• **What the task asks**
Nothing more is wanted than an exact repeat of the data below.
Dataset entries START
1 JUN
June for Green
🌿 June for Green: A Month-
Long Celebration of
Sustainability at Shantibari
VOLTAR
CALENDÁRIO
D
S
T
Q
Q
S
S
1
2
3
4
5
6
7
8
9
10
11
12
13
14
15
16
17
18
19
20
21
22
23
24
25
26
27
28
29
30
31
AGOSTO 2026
Dataset entries END
• **Answer**
1 JUN
June for Green
🌿 June for Green: A Month-
Long Celebration of
Sustainability at Shantibari
VOLTAR
CALENDÁRIO
D
S
T
Q
Q
S
S
1
2
3
4
5
6
7
8
9
10
11
12
13
14
15
16
17
18
19
20
21
22
23
24
25
26
27
28
29
30
31
AGOSTO 2026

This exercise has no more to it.